Non standard interaction among two tables to avoid very large merge
- by riko
Suppose I have two tables A and B.
Table A has a multi-level index (a, b) and one column (ts).
b determines univocally ts.
A = pd.DataFrame(
[('a', 'x', 4),
('a', 'y', 6),
('a', 'z', 5),
('b', 'x', 4),
('b', 'z', 5),
('c', 'y', 6)],
columns=['a', 'b', 'ts']).set_index(['a', 'b'])
AA = A.reset_index()
Table B is another one-column (ts) table with non-unique index (a).
The ts's are sorted "inside" each group, i.e., B.ix[x] is sorted for each x.
Moreover, there is always a value in B.ix[x] that is greater than or equal to
the values in A.
B = pd.DataFrame(
dict(a=list('aaaaabbcccccc'),
ts=[1, 2, 4, 5, 7, 7, 8, 1, 2, 4, 5, 8, 9])).set_index('a')
The semantics in this is that B contains observations of occurrences of an event of type indicated by the index.
I would like to find from B the timestamp of the first occurrence of each event type after the timestamp specified in A for each value of b.

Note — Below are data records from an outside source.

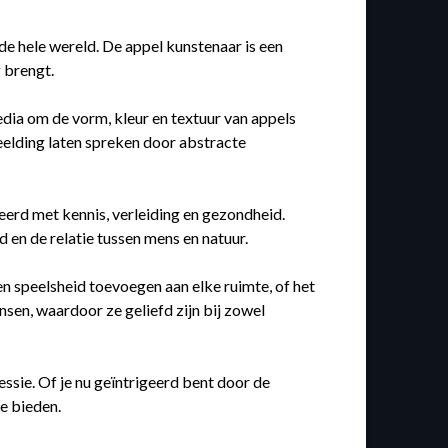
 de hele wereld. De appel kunstenaar is een
g brengt.
edia om de vorm, kleur en textuur van appels
eelding laten spreken door abstracte
erd met kennis, verleiding en gezondheid.
 en de relatie tussen mens en natuur.
n speelsheid toevoegen aan elke ruimte, of het
sen, waardoor ze geliefd zijn bij zowel
ssie. Of je nu geïntrigeerd bent door de
e bieden.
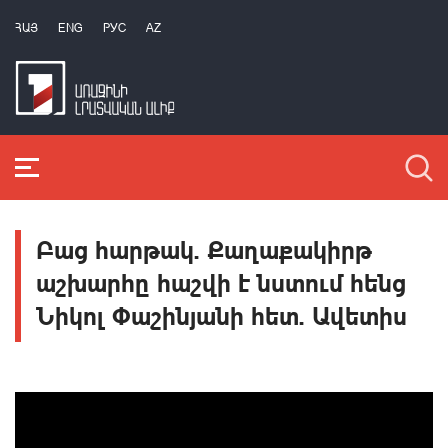
ՀԱՅ
ENG
РУС
AZ
Բաց հարթակ. Քաղաքակիրթ
աշխարհը հաշվի է նստում հենց
Նիկոլ Փաշինյանի հետ. Ավետիս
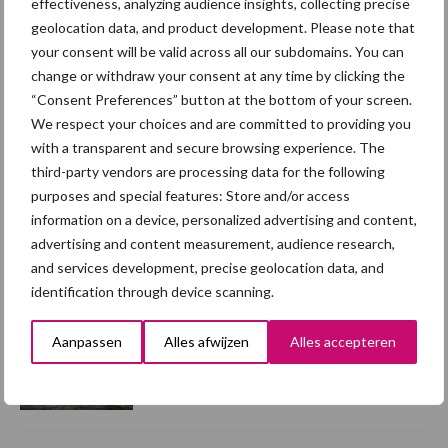
effectiveness, analyzing audience insights, collecting precise
geolocation data, and product development. Please note that
7 aug
Hittestress: wat gebeurt er en hoe
your consent will be valid across all our subdomains. You can
kunnen we het voorkomen?
change or withdraw your consent at any time by clicking the
“Consent Preferences” button at the bottom of your screen.
We respect your choices and are committed to providing you
5 aug
“Vraag naar praktische
with a transparent and secure browsing experience. The
hygieneoplossingen is in Polen
third-party vendors are processing data for the following
groter dan ooit”
purposes and special features: Store and/or access
information on a device, personalized advertising and content,
advertising and content measurement, audience research,
5 aug
Eliminatieprotocol voor
and services development, precise geolocation data, and
Mycoplasma hyopneumoniae
identification through device scanning.
Aanpassen
Alles afwijzen
Alles accepteren
4 aug
AVP in Finland onderstreept dat
alertheid belangrijk is, zeker nu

In other words, I would like to get a table with the same shape of A, that instead of ts contains the "minimum value occurring after ts" as specified by table B.
So, my goal would be:
C:
('a', 'x') 4
('a', 'y') 7
('a', 'z') 5
('b', 'x') 7
('b', 'z') 7
('c', 'y') 8
I have some working code, but is terribly slow.
C = AA.apply(lambda row: (
row[0],
row[1],
B.ix[row[0]].irow(np.searchsorted(B.ts[row[0]], row[2]))), axis=1).set_index(['a', 'b'])
Profiling shows the culprit is obviously B.ix[row[0]].irow(np.searchsorted(B.ts[row[0]], row[2]))). However, standard solutions using merge/join would take too much RAM in the long run.
Consider that now I have 1000 a's, assume constant the average number of b's per a (probably 100-200), and consider that the number of observations per a is probably in the order of 300. In production I will have 1000 more a's.
1,000,000 x 200 x 300 = 60,000,000,000 rows
may be a bit too much to keep in RAM, especially considering that the data I need is perfectly described by a C like the one I discussed above.
How would I improve the performance?